Source data Start Marker

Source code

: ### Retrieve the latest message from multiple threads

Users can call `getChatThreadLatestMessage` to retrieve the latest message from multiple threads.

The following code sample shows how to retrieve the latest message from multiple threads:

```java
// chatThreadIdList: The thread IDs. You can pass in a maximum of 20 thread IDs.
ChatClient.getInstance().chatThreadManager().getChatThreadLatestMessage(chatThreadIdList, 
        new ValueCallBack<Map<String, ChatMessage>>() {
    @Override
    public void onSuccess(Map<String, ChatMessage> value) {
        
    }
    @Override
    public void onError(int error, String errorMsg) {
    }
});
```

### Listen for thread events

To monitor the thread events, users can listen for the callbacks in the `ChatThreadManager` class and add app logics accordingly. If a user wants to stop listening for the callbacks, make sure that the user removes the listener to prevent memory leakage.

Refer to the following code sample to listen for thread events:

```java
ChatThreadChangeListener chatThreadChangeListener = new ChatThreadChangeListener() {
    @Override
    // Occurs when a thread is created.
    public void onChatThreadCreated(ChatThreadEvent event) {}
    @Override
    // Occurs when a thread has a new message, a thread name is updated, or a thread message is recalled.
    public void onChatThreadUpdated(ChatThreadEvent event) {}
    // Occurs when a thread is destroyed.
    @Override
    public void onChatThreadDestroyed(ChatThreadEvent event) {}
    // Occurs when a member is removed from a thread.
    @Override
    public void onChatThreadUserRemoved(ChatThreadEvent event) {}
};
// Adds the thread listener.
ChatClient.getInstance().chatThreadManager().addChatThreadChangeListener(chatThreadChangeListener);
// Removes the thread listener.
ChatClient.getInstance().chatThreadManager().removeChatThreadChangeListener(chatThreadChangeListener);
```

Source data End Marker

▶ Task brief
Scan the data above for the word "chatThreadChangeListener", then copy every line that holds it.

▶ Answer to the exercise
ChatThreadChangeListener chatThreadChangeListener = new ChatThreadChangeListener() {
ChatClient.getInstance().chatThreadManager().addChatThreadChangeListener(chatThreadChangeListener);
ChatClient.getInstance().chatThreadManager().removeChatThreadChangeListener(chatThreadChangeListener);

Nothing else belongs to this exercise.